The session consist of a panel of experts who will present information over Zoom, then answer questions from participants.
Novack says the technology that is available to people now makes campaigning simpler than it’s ever been.
“Especially today with home printers, it’s very easy to produce a promotional piece and get a few people to help you and get out and start talking to your neighbours," says Novack.
He is encouraging people to be involved in their communities at a level that is appropriate for whatever stage of life they find themselves but recognizes not everyone can be a full-time councilor if, perhaps they are raising children, but everybody can do something.
“The strength of your community is the sum total of all the individual contributions that people make,” says Novack. “The other side of the spectrum is to have people simply as recipients of what others will do for them, and that doesn’t really lead, I think, to a healthy democracy.”
Novack would like to see a more dynamic and active local government where citizens move away from being recipients to becoming, what he calls ‘co-architects’ of their community.
“I think that is more likely to happen when you have a greater energy and greater participation both by people who are active citizens as well as those people who are competing for positions on council,” says Novack.
The Region of Queens has posted links to the sessions on their website.
Mayor David Dagley says councils constantly receive new information from the province.
He says it’s important for people to understand what they’re signing up for when they put their name on the ballot.
“I think it will be very beneficial to any individual in Queens who’s considering running for office to have all the information that is available,” says Dagley.
Novack says people need to realize they have skills to offer to their communities as there’s a tendency for potential candidates to eliminate themselves from the running.
“Some people say, I’m not a layer, I’m not an engineer, I’m not a dentist, I’m not an architect, I’m not at planner, and my response to them well, that’s good.
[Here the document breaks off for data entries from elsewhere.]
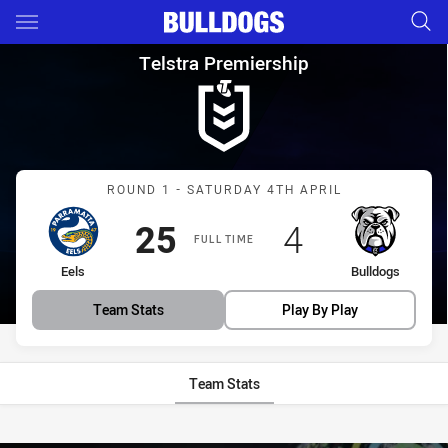
Main
You have skipped the navigation, tab for page content
Telstra Premiership Round 1 E
Telstra Premiership
Match: Eels vs Bulldogs
ROUND 1 - SATURDAY 4TH APRIL
Scored
points
Scored
points
25
4
FULL TIME
home Team
away Team
Eels
Bulldogs
Team Stats
Play By Play
Team Stats
Stats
That’s a major advantage because that’s not the reason why you should be on council,” says Novack. “You should be on the council because you care deeply about your community, you have average ability, and you have the most important ingredient, which is time.”
Novack hopes by offering these sessions, new people will be encouraged to run for council and bring their fresh energy and ideas with them to help revitalize the municipal level of government.
Potential candidates have until September 8 to get their name on the ballot for the October 17 municipal election.